Data records:
+++++

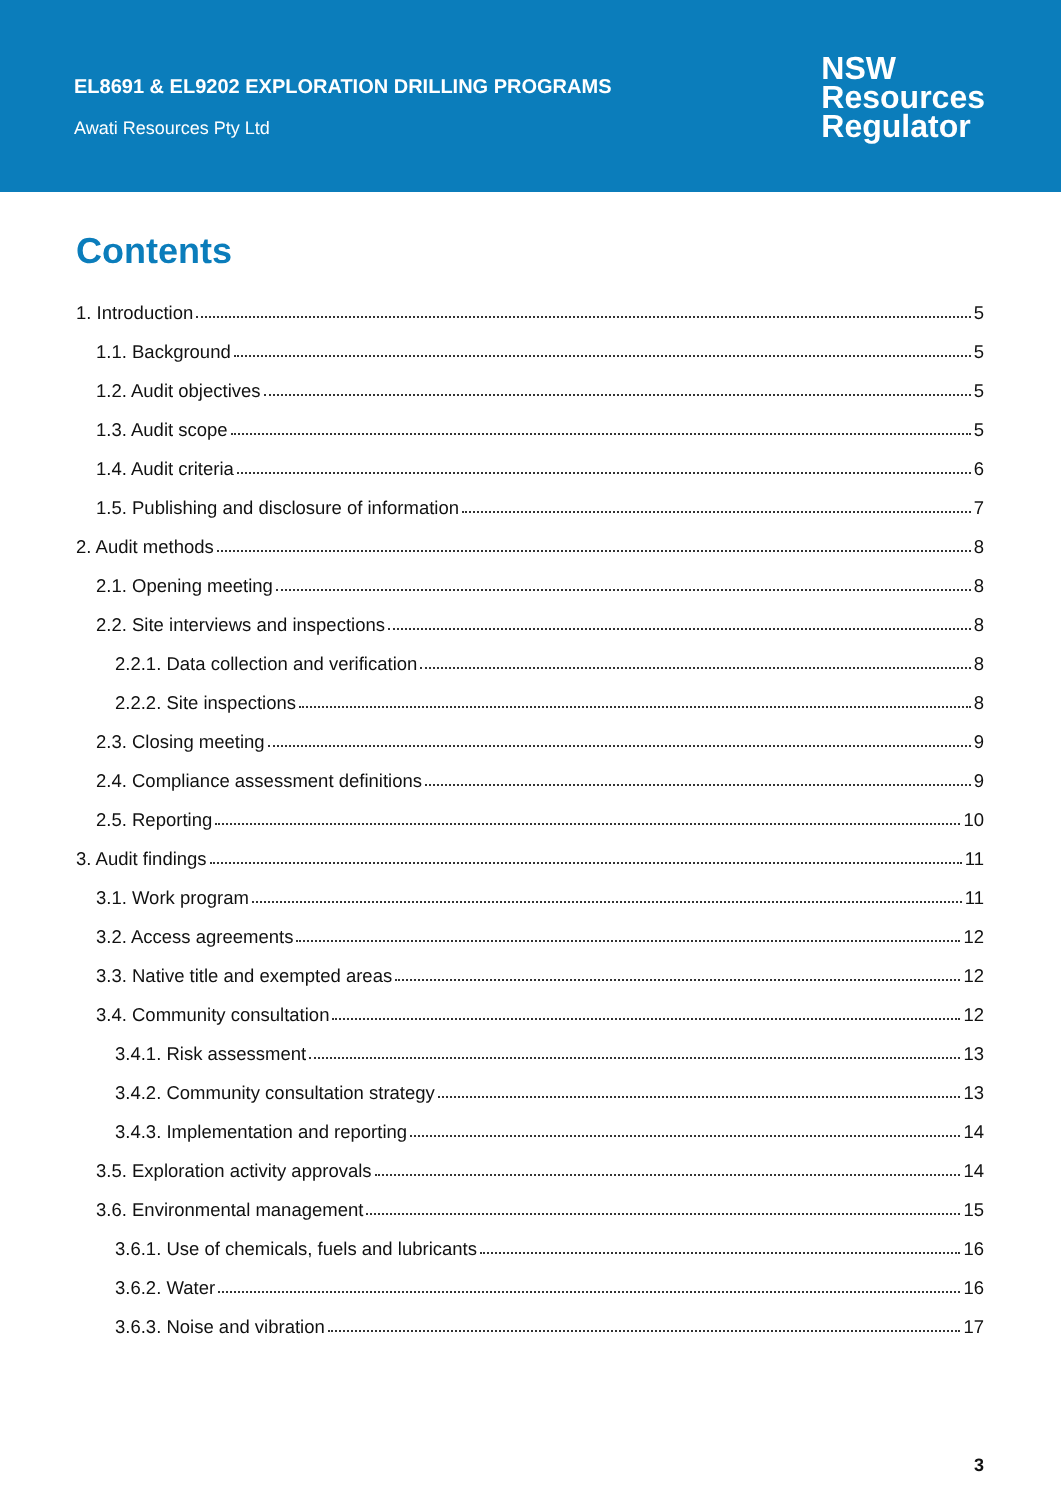EL8691 & EL9202 EXPLORATION DRILLING PROGRAMS
Awati Resources Pty Ltd
NSW
Resources
Regulator
Contents
1. Introduction 5
1.1. Background 5
1.2. Audit objectives 5
1.3. Audit scope 5
1.4. Audit criteria 6
1.5. Publishing and disclosure of information 7
2. Audit methods 8
2.1. Opening meeting 8
2.2. Site interviews and inspections 8
2.2.1. Data collection and verification 8
2.2.2. Site inspections 8
2.3. Closing meeting 9
2.4. Compliance assessment definitions 9
2.5. Reporting 10
3. Audit findings 11
3.1. Work program 11
3.2. Access agreements 12
3.3. Native title and exempted areas 12
3.4. Community consultation 12
3.4.1. Risk assessment 13
3.4.2. Community consultation strategy 13
3.4.3. Implementation and reporting 14
3.5. Exploration activity approvals 14
3.6. Environmental management 15
3.6.1. Use of chemicals, fuels and lubricants 16
3.6.2. Water 16
3.6.3. Noise and vibration 17
3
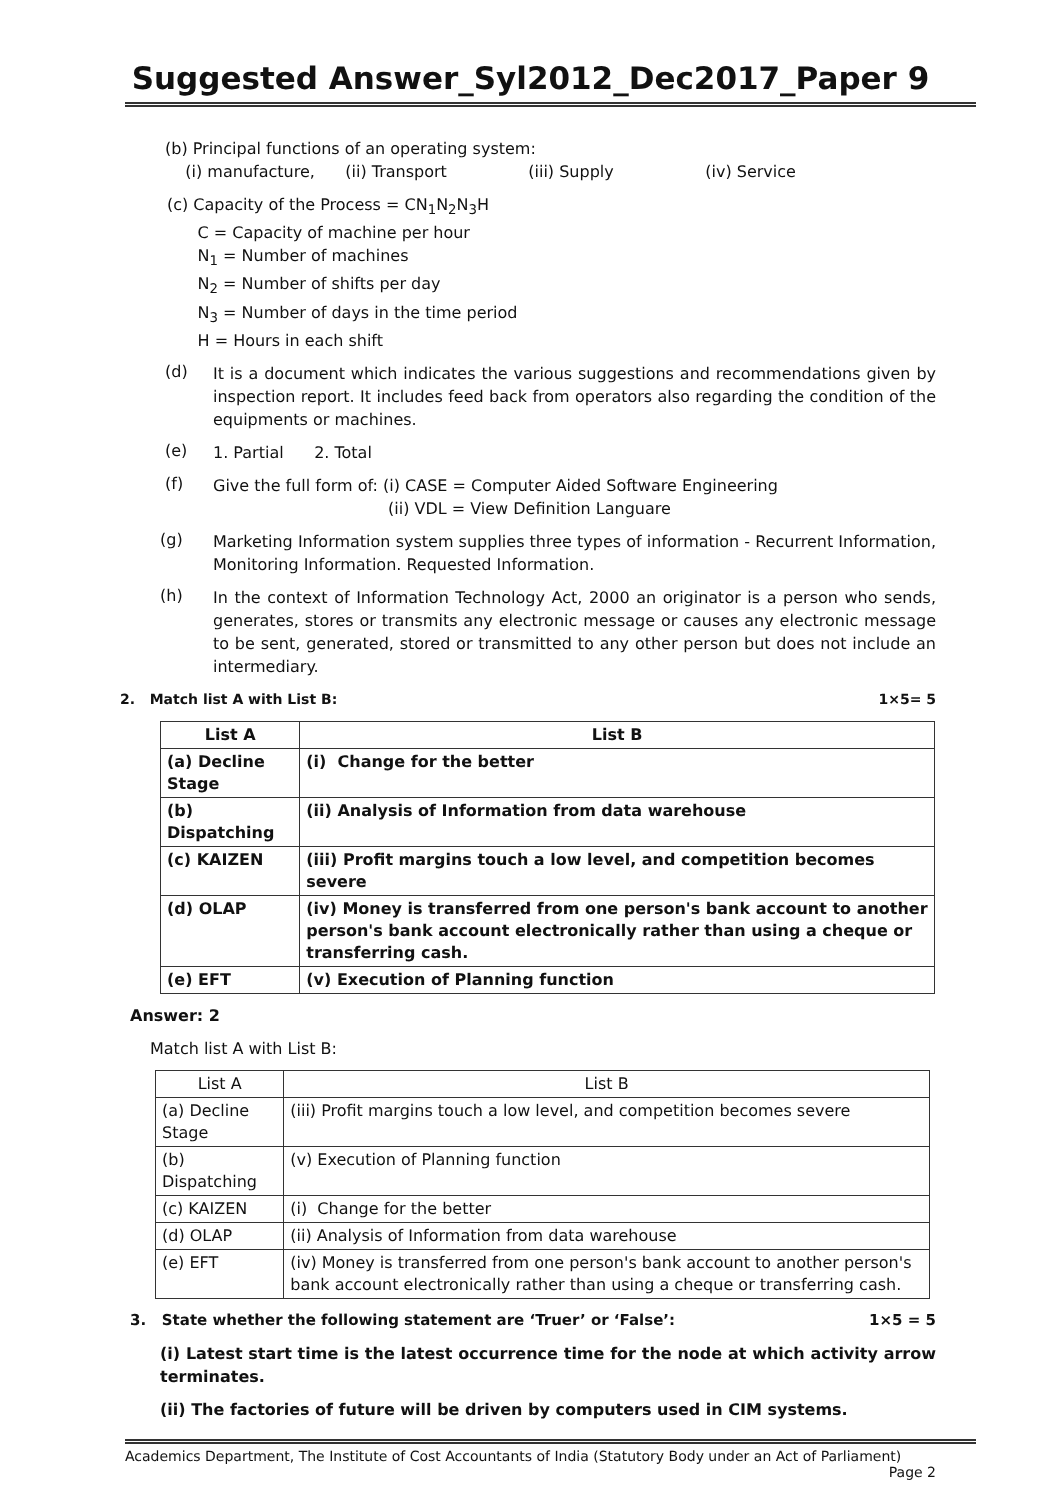Suggested Answer_Syl2012_Dec2017_Paper 9
(b) Principal functions of an operating system:
(i) manufacture, (ii) Transport (iii) Supply (iv) Service
(c) Capacity of the Process = CN<sub>1</sub>N<sub>2</sub>N<sub>3</sub>H
C = Capacity of machine per hour
N<sub>1</sub> = Number of machines
N<sub>2</sub> = Number of shifts per day
N<sub>3</sub> = Number of days in the time period
H = Hours in each shift
(d)
It is a document which indicates the various suggestions and recommendations given by inspection report. It includes feed back from operators also regarding the condition of the equipments or machines.
(e)
1. Partial 2. Total
(f)
Give the full form of: (i) CASE = Computer Aided Software Engineering
(ii) VDL = View Definition Languare
(g)
Marketing Information system supplies three types of information - Recurrent Information, Monitoring Information. Requested Information.
(h)
In the context of Information Technology Act, 2000 an originator is a person who sends, generates, stores or transmits any electronic message or causes any electronic message to be sent, generated, stored or transmitted to any other person but does not include an intermediary.
2. Match list A with List B: 1×5= 5
| List A | List B |
| --- | --- |
| (a) Decline Stage | (i) Change for the better |
| (b) Dispatching | (ii) Analysis of Information from data warehouse |
| (c) KAIZEN | (iii) Profit margins touch a low level, and competition becomes severe |
| (d) OLAP | (iv) Money is transferred from one person's bank account to another person's bank account electronically rather than using a cheque or transferring cash. |
| (e) EFT | (v) Execution of Planning function |
Answer: 2
Match list A with List B:
| List A | List B |
| --- | --- |
| (a) Decline Stage | (iii) Profit margins touch a low level, and competition becomes severe |
| (b) Dispatching | (v) Execution of Planning function |
| (c) KAIZEN | (i) Change for the better |
| (d) OLAP | (ii) Analysis of Information from data warehouse |
| (e) EFT | (iv) Money is transferred from one person's bank account to another person's bank account electronically rather than using a cheque or transferring cash. |
3. State whether the following statement are ‘Truer’ or ‘False’: 1×5 = 5
(i) Latest start time is the latest occurrence time for the node at which activity arrow terminates.
(ii) The factories of future will be driven by computers used in CIM systems.
Academics Department, The Institute of Cost Accountants of India (Statutory Body under an Act of Parliament)
Page 2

+++++

◆ WHAT THE EXERCISE ASKS
Transcribe every line of the data exactly. No pictures go in the copy.

◆ RESULT OF THE EXERCISE
EL8691 & EL9202 EXPLORATION DRILLING PROGRAMS
Awati Resources Pty Ltd
NSW
Resources
Regulator
Contents
1. Introduction 5
1.1. Background 5
1.2. Audit objectives 5
1.3. Audit scope 5
1.4. Audit criteria 6
1.5. Publishing and disclosure of information 7
2. Audit methods 8
2.1. Opening meeting 8
2.2. Site interviews and inspections 8
2.2.1. Data collection and verification 8
2.2.2. Site inspections 8
2.3. Closing meeting 9
2.4. Compliance assessment definitions 9
2.5. Reporting 10
3. Audit findings 11
3.1. Work program 11
3.2. Access agreements 12
3.3. Native title and exempted areas 12
3.4. Community consultation 12
3.4.1. Risk assessment 13
3.4.2. Community consultation strategy 13
3.4.3. Implementation and reporting 14
3.5. Exploration activity approvals 14
3.6. Environmental management 15
3.6.1. Use of chemicals, fuels and lubricants 16
3.6.2. Water 16
3.6.3. Noise and vibration 17
3
Suggested Answer_Syl2012_Dec2017_Paper 9
(b) Principal functions of an operating system:
(i) manufacture, (ii) Transport (iii) Supply (iv) Service
(c) Capacity of the Process = CN<sub>1</sub>N<sub>2</sub>N<sub>3</sub>H
C = Capacity of machine per hour
N<sub>1</sub> = Number of machines
N<sub>2</sub> = Number of shifts per day
N<sub>3</sub> = Number of days in the time period
H = Hours in each shift
(d)
It is a document which indicates the various suggestions and recommendations given by inspection report. It includes feed back from operators also regarding the condition of the equipments or machines.
(e)
1. Partial 2. Total
(f)
Give the full form of: (i) CASE = Computer Aided Software Engineering
(ii) VDL = View Definition Languare
(g)
Marketing Information system supplies three types of information - Recurrent Information, Monitoring Information. Requested Information.
(h)
In the context of Information Technology Act, 2000 an originator is a person who sends, generates, stores or transmits any electronic message or causes any electronic message to be sent, generated, stored or transmitted to any other person but does not include an intermediary.
2. Match list A with List B: 1×5= 5
| List A | List B |
| --- | --- |
| (a) Decline Stage | (i) Change for the better |
| (b) Dispatching | (ii) Analysis of Information from data warehouse |
| (c) KAIZEN | (iii) Profit margins touch a low level, and competition becomes severe |
| (d) OLAP | (iv) Money is transferred from one person's bank account to another person's bank account electronically rather than using a cheque or transferring cash. |
| (e) EFT | (v) Execution of Planning function |
Answer: 2
Match list A with List B:
| List A | List B |
| --- | --- |
| (a) Decline Stage | (iii) Profit margins touch a low level, and competition becomes severe |
| (b) Dispatching | (v) Execution of Planning function |
| (c) KAIZEN | (i) Change for the better |
| (d) OLAP | (ii) Analysis of Information from data warehouse |
| (e) EFT | (iv) Money is transferred from one person's bank account to another person's bank account electronically rather than using a cheque or transferring cash. |
3. State whether the following statement are ‘Truer’ or ‘False’: 1×5 = 5
(i) Latest start time is the latest occurrence time for the node at which activity arrow terminates.
(ii) The factories of future will be driven by computers used in CIM systems.
Academics Department, The Institute of Cost Accountants of India (Statutory Body under an Act of Parliament)
Page 2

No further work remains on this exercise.